WORK ITEM: Output each record below exactly as it stands, leaving out the pictures.

[Stored items]
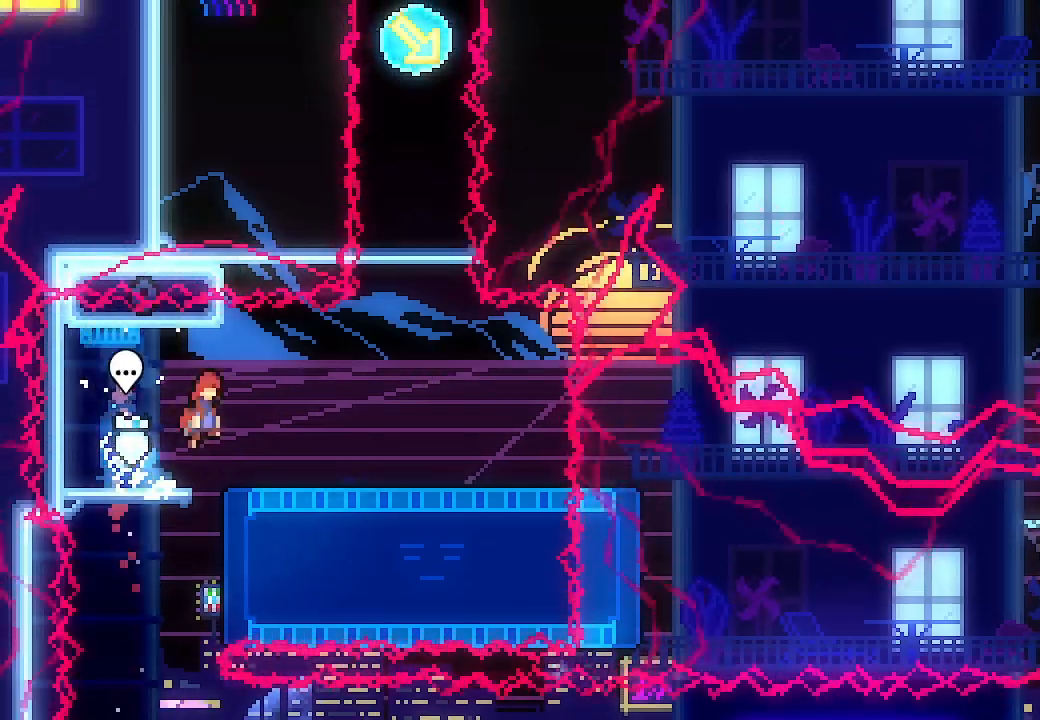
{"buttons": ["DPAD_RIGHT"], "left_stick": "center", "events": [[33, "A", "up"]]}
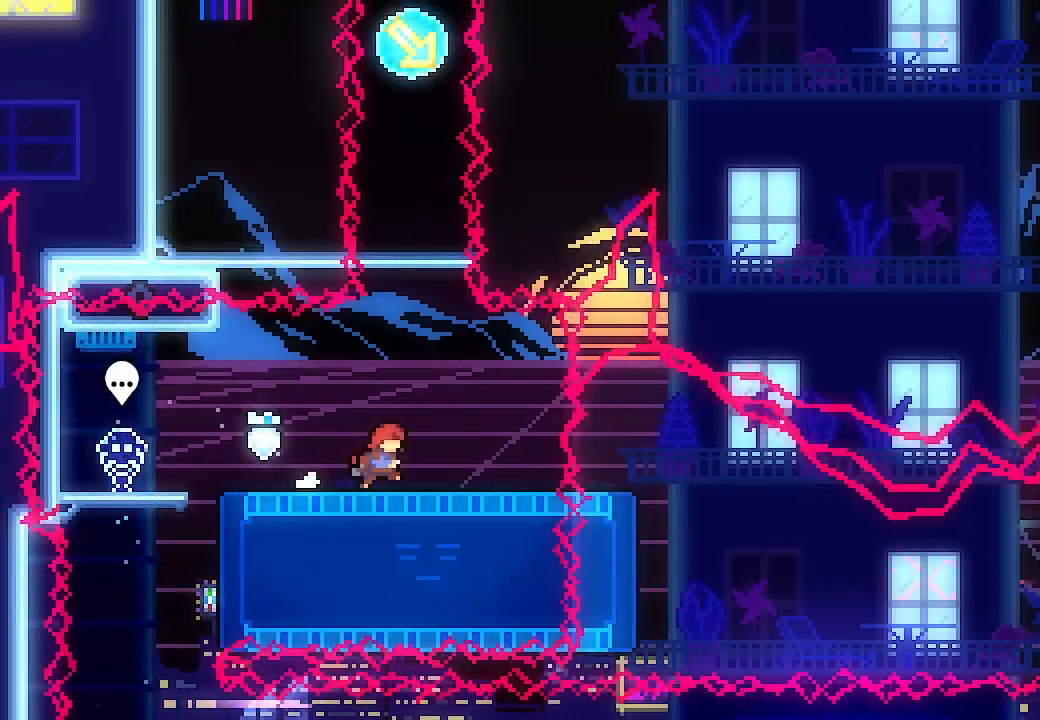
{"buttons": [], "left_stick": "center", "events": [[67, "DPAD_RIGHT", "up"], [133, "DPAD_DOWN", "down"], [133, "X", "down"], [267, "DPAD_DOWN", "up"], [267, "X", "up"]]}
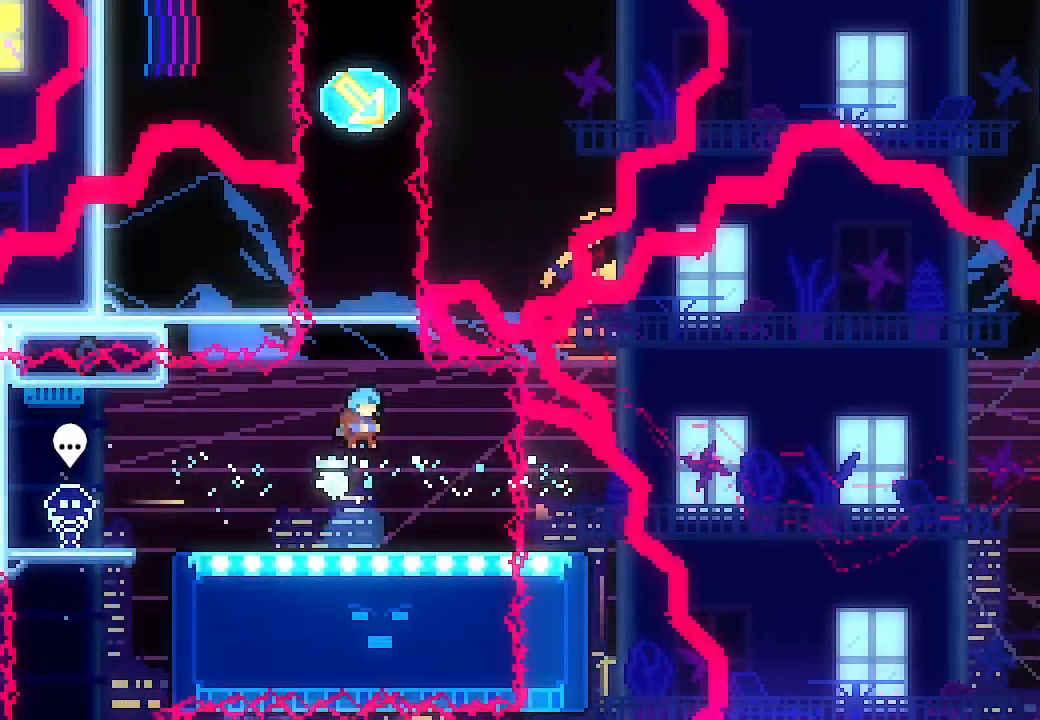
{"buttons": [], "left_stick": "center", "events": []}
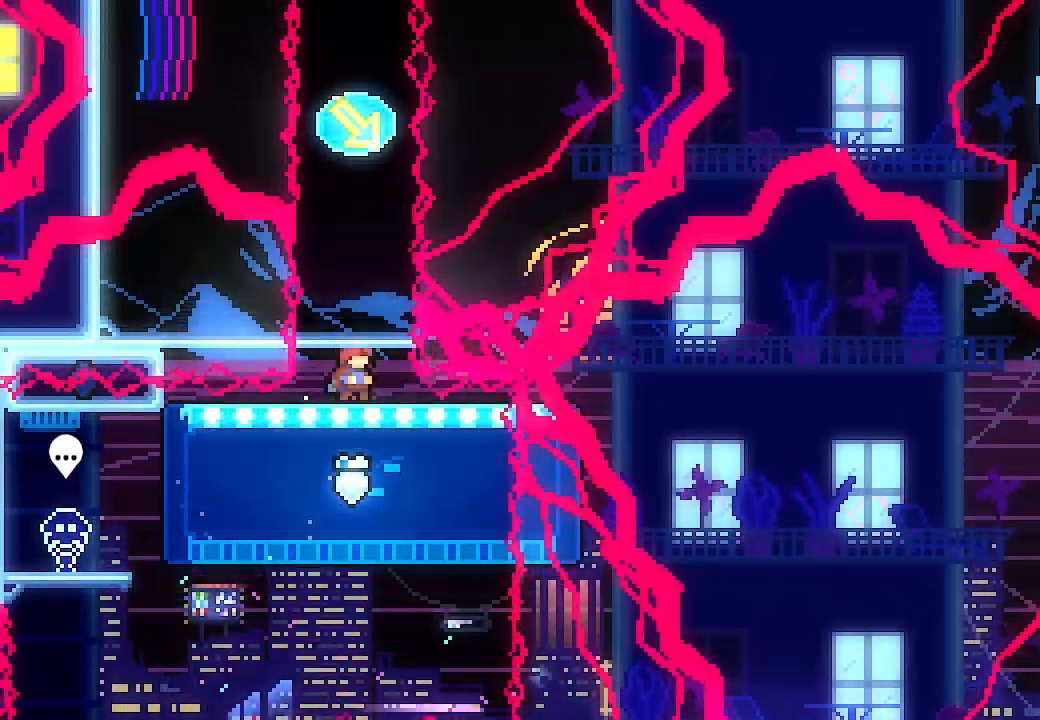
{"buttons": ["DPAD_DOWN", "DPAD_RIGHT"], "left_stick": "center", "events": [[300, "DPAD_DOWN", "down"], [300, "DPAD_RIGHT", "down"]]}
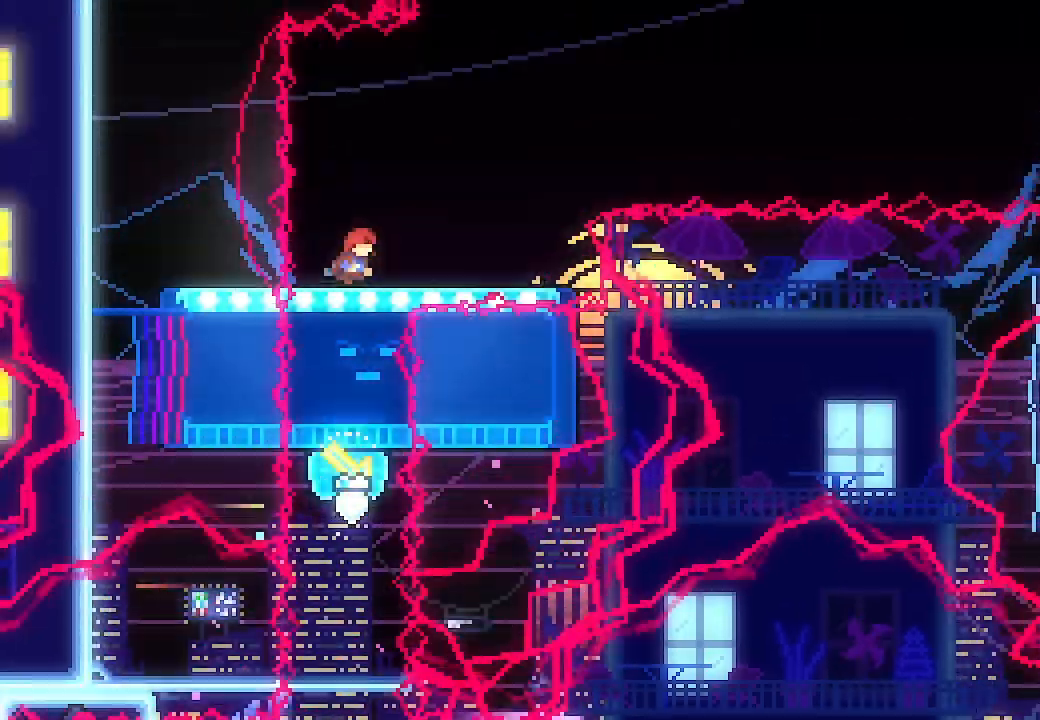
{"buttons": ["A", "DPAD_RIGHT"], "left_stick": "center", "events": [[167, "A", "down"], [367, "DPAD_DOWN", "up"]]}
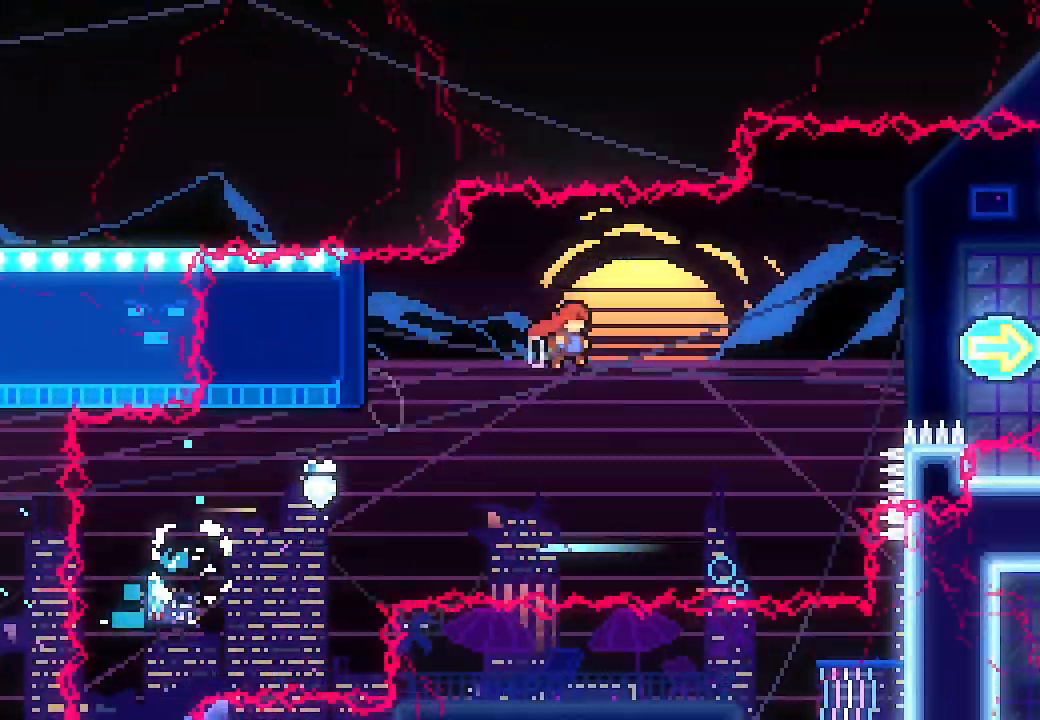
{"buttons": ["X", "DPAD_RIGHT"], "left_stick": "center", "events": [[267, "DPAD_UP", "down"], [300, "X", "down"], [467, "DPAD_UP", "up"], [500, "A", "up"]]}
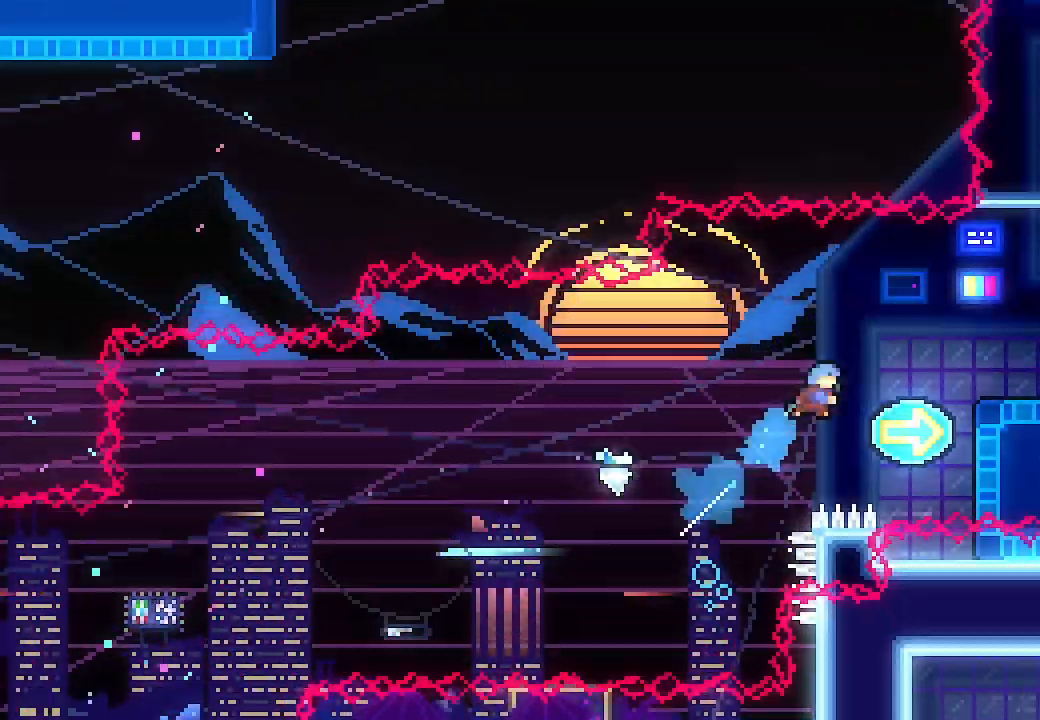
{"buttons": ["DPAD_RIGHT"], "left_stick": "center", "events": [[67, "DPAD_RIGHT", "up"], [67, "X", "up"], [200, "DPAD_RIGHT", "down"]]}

ANSWER TO THE PROBLEM:
{"buttons": ["DPAD_RIGHT"], "left_stick": "center", "events": [[33, "A", "up"]]}
{"buttons": [], "left_stick": "center", "events": [[67, "DPAD_RIGHT", "up"], [133, "DPAD_DOWN", "down"], [133, "X", "down"], [267, "DPAD_DOWN", "up"], [267, "X", "up"]]}
{"buttons": [], "left_stick": "center", "events": []}
{"buttons": ["DPAD_DOWN", "DPAD_RIGHT"], "left_stick": "center", "events": [[300, "DPAD_DOWN", "down"], [300, "DPAD_RIGHT", "down"]]}
{"buttons": ["A", "DPAD_RIGHT"], "left_stick": "center", "events": [[167, "A", "down"], [367, "DPAD_DOWN", "up"]]}
{"buttons": ["X", "DPAD_RIGHT"], "left_stick": "center", "events": [[267, "DPAD_UP", "down"], [300, "X", "down"], [467, "DPAD_UP", "up"], [500, "A", "up"]]}
{"buttons": ["DPAD_RIGHT"], "left_stick": "center", "events": [[67, "DPAD_RIGHT", "up"], [67, "X", "up"], [200, "DPAD_RIGHT", "down"]]}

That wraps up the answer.